For Philip Ahn, that newly acquired object was a Rolex Air King. Two years of saving and an unexpected offer from his authorized dealer (AD), and suddenly it was his. “Not until you get the actual watch on the wrist can you connect,” Ahn told Crown & Caliber. The Datejust he originally had his eye on never quite landed, but the Bloodhound Air King (inspired by a bespoke pair of dash clocks design in 2014 by Rolex for the Bloodhound SSC, a supersonic missile on wheels that aimed to break the outright land speed record) had his pulse racing.
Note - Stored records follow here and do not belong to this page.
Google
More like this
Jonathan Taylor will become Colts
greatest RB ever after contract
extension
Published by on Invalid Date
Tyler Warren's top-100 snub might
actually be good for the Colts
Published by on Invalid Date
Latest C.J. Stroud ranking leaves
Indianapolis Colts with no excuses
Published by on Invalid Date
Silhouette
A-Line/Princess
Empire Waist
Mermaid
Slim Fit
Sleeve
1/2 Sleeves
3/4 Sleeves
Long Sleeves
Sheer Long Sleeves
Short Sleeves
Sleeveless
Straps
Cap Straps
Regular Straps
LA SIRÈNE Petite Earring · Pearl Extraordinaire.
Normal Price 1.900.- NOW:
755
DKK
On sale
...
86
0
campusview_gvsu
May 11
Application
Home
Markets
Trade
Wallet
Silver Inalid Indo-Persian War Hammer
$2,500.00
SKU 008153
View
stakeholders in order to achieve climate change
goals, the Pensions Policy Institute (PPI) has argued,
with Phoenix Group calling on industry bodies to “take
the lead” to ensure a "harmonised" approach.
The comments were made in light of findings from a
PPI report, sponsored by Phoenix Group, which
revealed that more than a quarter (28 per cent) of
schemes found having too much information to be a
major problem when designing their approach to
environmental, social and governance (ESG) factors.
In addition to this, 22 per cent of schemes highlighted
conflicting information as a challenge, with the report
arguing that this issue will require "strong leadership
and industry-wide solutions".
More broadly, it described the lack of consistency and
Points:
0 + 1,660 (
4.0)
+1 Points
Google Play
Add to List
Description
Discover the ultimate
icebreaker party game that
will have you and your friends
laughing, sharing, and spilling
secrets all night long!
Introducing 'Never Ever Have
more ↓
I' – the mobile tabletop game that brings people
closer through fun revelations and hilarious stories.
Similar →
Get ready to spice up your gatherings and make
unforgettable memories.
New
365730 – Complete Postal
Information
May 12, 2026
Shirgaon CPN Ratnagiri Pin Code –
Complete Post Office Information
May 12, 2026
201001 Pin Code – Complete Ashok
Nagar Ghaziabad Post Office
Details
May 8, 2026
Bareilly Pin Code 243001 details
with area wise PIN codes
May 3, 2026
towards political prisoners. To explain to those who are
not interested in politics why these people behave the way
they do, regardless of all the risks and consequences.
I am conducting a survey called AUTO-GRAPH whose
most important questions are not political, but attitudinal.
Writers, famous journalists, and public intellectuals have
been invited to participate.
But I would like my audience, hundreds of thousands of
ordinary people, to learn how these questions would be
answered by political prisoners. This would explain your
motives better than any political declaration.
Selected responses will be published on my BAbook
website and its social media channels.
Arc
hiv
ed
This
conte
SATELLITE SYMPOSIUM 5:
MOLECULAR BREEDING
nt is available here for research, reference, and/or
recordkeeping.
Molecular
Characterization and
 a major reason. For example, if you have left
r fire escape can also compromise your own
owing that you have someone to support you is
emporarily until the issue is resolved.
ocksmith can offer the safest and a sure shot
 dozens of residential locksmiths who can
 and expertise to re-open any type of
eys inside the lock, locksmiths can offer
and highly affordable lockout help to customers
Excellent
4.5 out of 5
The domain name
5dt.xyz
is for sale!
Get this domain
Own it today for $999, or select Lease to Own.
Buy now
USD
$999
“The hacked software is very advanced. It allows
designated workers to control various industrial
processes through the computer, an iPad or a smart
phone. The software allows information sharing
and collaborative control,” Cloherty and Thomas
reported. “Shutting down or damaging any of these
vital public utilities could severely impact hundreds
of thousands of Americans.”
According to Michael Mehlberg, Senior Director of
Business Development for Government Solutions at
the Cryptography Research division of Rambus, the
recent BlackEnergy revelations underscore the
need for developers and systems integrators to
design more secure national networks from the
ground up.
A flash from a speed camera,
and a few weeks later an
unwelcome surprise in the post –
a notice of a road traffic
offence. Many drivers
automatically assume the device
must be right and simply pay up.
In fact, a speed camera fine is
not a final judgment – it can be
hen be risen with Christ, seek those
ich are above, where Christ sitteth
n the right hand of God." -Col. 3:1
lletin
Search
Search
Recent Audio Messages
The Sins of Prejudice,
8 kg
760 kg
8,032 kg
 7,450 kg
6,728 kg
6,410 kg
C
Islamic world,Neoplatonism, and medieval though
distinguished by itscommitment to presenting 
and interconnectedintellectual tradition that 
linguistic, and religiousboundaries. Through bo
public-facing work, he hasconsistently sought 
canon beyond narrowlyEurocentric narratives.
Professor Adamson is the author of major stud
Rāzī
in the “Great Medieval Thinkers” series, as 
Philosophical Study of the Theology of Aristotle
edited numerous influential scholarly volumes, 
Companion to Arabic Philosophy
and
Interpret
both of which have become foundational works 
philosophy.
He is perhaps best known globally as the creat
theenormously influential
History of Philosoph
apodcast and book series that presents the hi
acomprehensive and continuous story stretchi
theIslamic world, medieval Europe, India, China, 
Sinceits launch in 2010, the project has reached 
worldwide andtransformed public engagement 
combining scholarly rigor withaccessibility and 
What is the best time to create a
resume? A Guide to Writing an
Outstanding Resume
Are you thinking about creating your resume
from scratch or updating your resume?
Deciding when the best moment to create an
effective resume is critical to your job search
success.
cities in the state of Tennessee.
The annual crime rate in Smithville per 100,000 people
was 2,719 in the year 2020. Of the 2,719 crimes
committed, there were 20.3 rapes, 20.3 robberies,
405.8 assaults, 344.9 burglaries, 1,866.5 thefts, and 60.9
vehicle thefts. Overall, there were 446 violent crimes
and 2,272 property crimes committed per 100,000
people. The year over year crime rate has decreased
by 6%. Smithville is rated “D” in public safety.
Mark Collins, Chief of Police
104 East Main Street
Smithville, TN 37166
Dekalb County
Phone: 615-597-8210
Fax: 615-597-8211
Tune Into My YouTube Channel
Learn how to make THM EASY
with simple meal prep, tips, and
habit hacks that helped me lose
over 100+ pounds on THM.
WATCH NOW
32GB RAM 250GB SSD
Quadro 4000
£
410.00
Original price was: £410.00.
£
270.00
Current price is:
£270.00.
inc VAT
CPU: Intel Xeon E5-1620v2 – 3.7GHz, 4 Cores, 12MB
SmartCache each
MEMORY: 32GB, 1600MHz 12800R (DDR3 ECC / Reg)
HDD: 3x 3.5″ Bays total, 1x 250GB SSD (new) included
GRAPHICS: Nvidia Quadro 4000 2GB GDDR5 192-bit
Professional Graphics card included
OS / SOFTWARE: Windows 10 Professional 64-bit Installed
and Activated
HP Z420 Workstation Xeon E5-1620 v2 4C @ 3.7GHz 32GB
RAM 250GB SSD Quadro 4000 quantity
And then the dreaded moment happened. “I had no place to put the watch when I slept. One night I woke up to check the time, and I knocked the watch over,” he said.
It’s not that he hadn’t searched for an appropriate storage receptacle. This wasn’t for safekeeping or winding, but a dedicated place to admire and stow the daily driver, the grail, or whichever watch happens to be on the wrist. “I couldn’t find anything as special as the watch itself.” Everything felt like an afterthought, like something designed to fill space rather than hold meaning.

Ahn grew up in Copenhagen, where intentional design is serious business. “My mom was very into Danish design. She always told me, ‘buy the classics, tastes will evolve and change and if you want to get rid of a classic, from an investment perspective, you’ll always get your money back.’” That logic stayed with him.
Before Ahn’s grail, there were engines. An automotive career took him through Tesla and Petronas, and along the way he built a small, careful collection of classics: a 1975 911 Targa, a Morgan, a Triumph TR6. Watches and cars never felt separate. They spoke the same language.
His watch solution, it turns out, was in front of Ahn all along. “I was in my dad’s office one day, he had all these model cars, like a 288 GTO, on the shelf. It was right there, right in front me. I could put the watch in the car.” Ahn went to grab the model. “My dad saw me and went completely ballistic. So, I went to a local garbage shop and bought a block of foam, cut out a space for the watch.” That was the first proof of concept.
The result is Grails watch storage; a design-forward single piece watch holder that’s handmade in batches of 100 from aluminum poured into a mold and then painted alongside classics at a local auto paint shop. It’s a 12-week process from start to finish. His first (and, for now, only) model is the Berlin, an ode to his father, who passed in 2024, without whom that first 911 would have never been acquired. (The naming convention, which will be repeated, is also culled from the capital city in the country Porsche calls home.)


He’s currently considering other classic car shapes; the Aston Martin DB5, Lamborghini Countach, Ferrari Testarossa, as his expansion. “The greatest communities are the watch and car communities,” said Ahn, “and there’s so much overlap in materials and also passion.”
Our take: it’s one thing to opt for a watch-winder, another to store in a safe. But for those in-between moments, at the computer, pre-shower, or even for the night, a designated spot for today’s timepiece just makes sense.